All You Need To Know About Kumaon's Aipan Art

Originating from the state of Uttarakhand, Aipan art is an established ritualistic folk art done mainly during special events, household ceremonies, and rituals
Some villages in Kumaon have still held on to Aipan art traditions    Credit Shutterstock
Some villages in Kumaon have still held on to Aipan art traditions Credit Shutterstock

A ritualistic folk art native to the Kumaon region of Uttarakhand, Aipan is often drawn to commemorate auspicious occasions, festivals, and sometimes even during the death rites of a person.

Aipan is taken from the word lepana in Sanskrit, which means plaster. It is native to festivals like Ganesh Chaturthi, Makar Sankranti, Maha Shivaratri and Lakshmi Pujan.

Aipan art flourished during the rule of the Chand dynasty in Kumaon. It is believed to have originated in Almora and gradually found its way to other parts of the region due to the migration of people and communities practising the art. Earlier, the art form was found on the floors and walls of houses. However, with time, it has also come to be found on many daily objects and clothing pieces.

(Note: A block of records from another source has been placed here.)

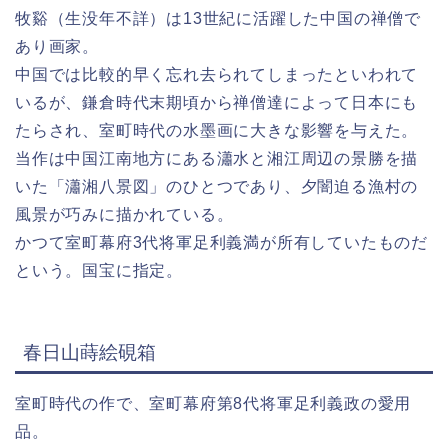
牧谿（生没年不詳）は13世紀に活躍した中国の禅僧で
あり画家。
中国では比較的早く忘れ去られてしまったといわれて
いるが、鎌倉時代末期頃から禅僧達によって日本にも
たらされ、室町時代の水墨画に大きな影響を与えた。
当作は中国江南地方にある瀟水と湘江周辺の景勝を描
いた「瀟湘八景図」のひとつであり、夕闇迫る漁村の
風景が巧みに描かれている。
かつて室町幕府3代将軍足利義満が所有していたものだ
という。国宝に指定。
春日山蒔絵硯箱
室町時代の作で、室町幕府第8代将軍足利義政の愛用
品。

First and foremost, a red-coloured smooth surface is prepared by using geru (wet mud), which is red in colour. A white paste called bisvar, which is used to draw patterns on the surface is made by grinding cooked rice in water. However, many households also use red-and-white synthetic enamel paints and acrylic colours these days. Usually, Aipam art is practised by women, who pass on their knowledge of it from one generation to the next. They use their fore, ring, and middle finger to draw the patterns.

The designs that form a part of Aipan art are inspired by the religious beliefs of the communities who practice it. Generally, the designs include flowers, geometric designs, conch shells, swastika, footsteps of goddesses, and figures of gods and goddesses.

Interestingly, Aipan art starts and ends with a dot. Placed in the centre at the beginning, the dot represents the core of the universe. All the other lines and patterns emerge from the middle, indicating the changing form of the world around it.

Different Types
There are many types of Aipan, all having different purposes. These include Chamunda Hast Chowki (for havans and yagyas), Saraswati Chowki (for education and learning), Nav Durga Chowki (for Devi pujas), Janeyu Chowki (for threading ceremony), and Asan Chowki (for ritual worship), among others.

Meanwhile, art forms similar to Aipan can be found in other parts of India, including Alpona (Bengal and Assam), Aripana (Bihar and Uttar Pradesh), Mandana (Rajasthan and Madhya Pradesh), Kolam (South India), Muggu (Andhra Pradesh), Alpana (Odisha) and Bhuggul (Andhra Pradesh).